Reimbursement ceiling of $400,000 would compromise between White House plan and current law.

As the Senate nears consideration of the Defense authorization bill, three senators have added a new wrinkle to the ongoing debate over the level of contractor executive compensation that should be reimbursed with taxpayer dollars.

On Thursday, Sens. Barbara Boxer, D-Calif.; Chuck Grassley, R-Iowa; and Jay Rockefeller, D-W.Va., introduced an amendment that would lower the current cap from nearly $700,000 for top executives to $400,000 (the level of the president's pay), while extending the cap's reach to all contractor employees. The Obama administration this fall proposed setting the cap at $200,000 for top executives.

"Especially in these difficult economic times, there is no reason taxpayers should fund government reimbursements for private contractor salaries that are over three times the pay earned by Cabinet secretaries," Boxer said in a statement. "Contractors are free to pay their employees whatever they want, but there must a common-sense limit on how much they can earn when taxpayers are footing the bill."

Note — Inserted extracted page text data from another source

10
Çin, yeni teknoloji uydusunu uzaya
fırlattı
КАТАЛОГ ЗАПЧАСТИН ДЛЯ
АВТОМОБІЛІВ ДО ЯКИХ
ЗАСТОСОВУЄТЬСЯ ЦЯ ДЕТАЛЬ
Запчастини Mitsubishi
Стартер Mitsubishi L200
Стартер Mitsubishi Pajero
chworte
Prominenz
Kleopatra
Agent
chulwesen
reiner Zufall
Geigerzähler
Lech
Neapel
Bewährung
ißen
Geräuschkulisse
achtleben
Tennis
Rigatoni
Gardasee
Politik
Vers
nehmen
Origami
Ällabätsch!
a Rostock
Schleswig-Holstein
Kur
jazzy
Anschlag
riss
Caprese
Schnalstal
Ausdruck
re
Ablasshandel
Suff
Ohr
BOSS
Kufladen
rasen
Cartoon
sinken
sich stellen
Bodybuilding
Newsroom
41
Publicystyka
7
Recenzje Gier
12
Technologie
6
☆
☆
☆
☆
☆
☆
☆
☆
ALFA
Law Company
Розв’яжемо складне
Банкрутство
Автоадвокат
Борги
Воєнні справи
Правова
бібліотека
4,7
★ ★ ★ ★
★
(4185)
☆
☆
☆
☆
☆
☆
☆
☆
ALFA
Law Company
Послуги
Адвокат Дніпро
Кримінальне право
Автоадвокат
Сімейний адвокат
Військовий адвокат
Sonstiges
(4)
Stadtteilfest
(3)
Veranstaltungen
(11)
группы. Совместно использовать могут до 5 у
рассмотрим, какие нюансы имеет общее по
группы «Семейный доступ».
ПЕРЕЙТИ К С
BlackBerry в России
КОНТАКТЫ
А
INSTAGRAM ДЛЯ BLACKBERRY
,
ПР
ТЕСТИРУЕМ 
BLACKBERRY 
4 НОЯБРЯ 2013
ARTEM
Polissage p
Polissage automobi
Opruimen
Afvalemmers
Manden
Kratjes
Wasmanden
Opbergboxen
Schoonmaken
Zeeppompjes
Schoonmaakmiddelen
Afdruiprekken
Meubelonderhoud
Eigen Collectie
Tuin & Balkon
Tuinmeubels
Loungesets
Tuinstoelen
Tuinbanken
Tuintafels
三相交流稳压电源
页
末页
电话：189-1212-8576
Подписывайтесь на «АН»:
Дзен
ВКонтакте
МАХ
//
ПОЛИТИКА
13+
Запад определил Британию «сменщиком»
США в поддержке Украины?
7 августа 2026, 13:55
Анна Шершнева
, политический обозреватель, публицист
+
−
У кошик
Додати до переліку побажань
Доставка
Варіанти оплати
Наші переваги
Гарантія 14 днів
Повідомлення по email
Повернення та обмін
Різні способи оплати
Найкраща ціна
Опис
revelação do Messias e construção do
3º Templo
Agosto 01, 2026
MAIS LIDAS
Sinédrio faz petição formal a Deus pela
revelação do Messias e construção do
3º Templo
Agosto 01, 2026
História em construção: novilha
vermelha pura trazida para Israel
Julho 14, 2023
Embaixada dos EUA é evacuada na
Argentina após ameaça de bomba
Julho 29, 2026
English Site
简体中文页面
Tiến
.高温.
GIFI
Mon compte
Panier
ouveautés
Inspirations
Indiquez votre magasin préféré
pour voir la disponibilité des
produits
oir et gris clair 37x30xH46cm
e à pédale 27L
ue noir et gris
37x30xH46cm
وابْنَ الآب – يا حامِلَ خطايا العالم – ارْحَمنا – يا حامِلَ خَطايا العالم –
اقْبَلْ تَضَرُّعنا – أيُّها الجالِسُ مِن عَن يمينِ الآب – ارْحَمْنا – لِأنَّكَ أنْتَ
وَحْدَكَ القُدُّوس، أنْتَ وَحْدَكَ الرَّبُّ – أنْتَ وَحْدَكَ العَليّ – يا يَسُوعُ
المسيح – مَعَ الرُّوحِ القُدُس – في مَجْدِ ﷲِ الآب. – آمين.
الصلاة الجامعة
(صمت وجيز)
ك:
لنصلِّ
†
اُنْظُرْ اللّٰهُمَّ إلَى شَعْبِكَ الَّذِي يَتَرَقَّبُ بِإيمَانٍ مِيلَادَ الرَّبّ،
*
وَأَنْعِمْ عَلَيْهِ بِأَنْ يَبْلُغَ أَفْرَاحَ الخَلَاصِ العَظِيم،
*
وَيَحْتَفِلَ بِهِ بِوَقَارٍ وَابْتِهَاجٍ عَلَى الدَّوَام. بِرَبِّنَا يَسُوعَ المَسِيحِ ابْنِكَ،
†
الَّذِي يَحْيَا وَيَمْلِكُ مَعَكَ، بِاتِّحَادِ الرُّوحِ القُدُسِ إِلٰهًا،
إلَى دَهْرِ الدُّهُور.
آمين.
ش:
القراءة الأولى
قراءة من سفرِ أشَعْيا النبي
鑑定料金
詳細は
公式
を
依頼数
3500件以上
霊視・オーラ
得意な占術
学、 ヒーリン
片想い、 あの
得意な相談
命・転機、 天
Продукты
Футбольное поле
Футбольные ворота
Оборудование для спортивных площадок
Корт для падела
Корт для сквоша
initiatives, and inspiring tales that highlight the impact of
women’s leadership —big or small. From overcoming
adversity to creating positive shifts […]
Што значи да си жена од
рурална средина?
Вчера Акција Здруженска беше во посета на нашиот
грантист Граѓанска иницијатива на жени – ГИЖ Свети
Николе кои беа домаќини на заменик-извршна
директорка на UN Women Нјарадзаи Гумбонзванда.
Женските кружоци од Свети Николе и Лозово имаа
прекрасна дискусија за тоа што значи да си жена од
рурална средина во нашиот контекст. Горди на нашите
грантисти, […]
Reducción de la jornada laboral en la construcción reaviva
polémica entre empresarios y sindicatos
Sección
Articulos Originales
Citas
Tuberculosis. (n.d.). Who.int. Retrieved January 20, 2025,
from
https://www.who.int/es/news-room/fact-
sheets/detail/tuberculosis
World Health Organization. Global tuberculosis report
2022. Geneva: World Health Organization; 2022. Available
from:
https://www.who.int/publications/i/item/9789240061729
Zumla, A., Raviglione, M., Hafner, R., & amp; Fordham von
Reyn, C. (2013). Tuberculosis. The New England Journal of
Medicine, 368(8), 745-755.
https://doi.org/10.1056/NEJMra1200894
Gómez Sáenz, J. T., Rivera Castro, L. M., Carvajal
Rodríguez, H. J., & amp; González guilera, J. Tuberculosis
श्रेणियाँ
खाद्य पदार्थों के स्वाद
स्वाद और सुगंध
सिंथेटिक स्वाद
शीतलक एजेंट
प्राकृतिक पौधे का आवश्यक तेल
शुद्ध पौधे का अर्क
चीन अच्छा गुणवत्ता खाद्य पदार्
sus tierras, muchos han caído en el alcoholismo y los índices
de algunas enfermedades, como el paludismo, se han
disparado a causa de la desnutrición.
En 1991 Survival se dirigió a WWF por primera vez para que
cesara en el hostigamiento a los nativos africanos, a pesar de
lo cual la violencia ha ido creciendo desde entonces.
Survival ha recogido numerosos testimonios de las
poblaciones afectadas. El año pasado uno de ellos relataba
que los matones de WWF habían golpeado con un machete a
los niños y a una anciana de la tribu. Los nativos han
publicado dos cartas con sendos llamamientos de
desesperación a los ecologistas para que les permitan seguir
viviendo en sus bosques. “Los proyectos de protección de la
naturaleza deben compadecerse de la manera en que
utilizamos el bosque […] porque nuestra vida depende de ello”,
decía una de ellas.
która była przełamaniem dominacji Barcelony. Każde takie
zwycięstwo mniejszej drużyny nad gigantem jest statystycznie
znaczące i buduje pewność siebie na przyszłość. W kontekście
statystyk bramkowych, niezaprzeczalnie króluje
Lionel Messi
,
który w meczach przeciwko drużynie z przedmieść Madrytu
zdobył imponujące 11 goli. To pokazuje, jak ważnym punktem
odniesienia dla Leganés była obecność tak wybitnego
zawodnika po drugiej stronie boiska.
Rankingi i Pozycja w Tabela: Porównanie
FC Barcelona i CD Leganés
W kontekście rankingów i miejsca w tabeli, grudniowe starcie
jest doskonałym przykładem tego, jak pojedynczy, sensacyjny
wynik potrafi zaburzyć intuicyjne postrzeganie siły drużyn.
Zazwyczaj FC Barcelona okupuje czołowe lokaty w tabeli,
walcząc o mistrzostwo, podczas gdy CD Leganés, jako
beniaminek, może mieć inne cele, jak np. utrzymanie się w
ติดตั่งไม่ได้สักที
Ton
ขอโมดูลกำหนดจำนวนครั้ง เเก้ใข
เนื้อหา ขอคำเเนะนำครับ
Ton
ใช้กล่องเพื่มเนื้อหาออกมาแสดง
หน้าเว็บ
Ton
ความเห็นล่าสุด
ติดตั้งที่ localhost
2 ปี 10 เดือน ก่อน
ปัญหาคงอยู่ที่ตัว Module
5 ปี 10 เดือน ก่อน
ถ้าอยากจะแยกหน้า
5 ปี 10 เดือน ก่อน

The salary benchmark from 1998 to 2010 grew 53 percent faster than the rate of inflation, the senators said. Co-sponsors include Sens. Al Franken, D-Minn.; Claire McCaskill, D-Mo.; and Sherrod Brown, D-Ohio.

The proposed $400,000 cap applied to a contractor's entire staff was welcomed by the American Federation of Government Employees, which has long sought the change. "Federal employees have had their own salaries frozen for two years to help reduce the deficit, yet nothing is being done to trim out-of-control contractor spending," AFGE National President John Gage said. "Taxpayers should not be on the hook for these outrageous salaries that no one in government earns -- not federal employees, not members of Congress and not even the president of the United States."

But contractor groups worry that the change will deter their ability to attract top executive talent. Trey Hodgkins, senior vice president for national security and federal procurement policy at TechAmerica, told Government Executive that any move to abandon the statutory formula put in place in 1997 could upset contracting companies' balance between salaries on their commercial side and salaries on their public contracts side. He said the Congressional Budget Office examined a similar proposal offered by the Pentagon and determined "it doesn't score as a savings in any way."

Stan Soloway, president and chief executive officer of the Professional Services Council, criticized an earlier version of the Boxer group's proposal offered in October to Congress' super committee. He said the plan "ignores two critical realities," one being a "growing pay gap" between the government and the private sector that challenges the government's ability to tap top talent both in-house and from contractors. Also, he said, the government already has "full authority to reject contractor wages that the government determines are neither fair nor reasonable."

The House version of the Defense bill would extend the $700,000 cap to all employees; the current Senate version would extend it to a broader group of executives. The Senate is likely to take up the Defense bill right after Thanksgiving, sources said.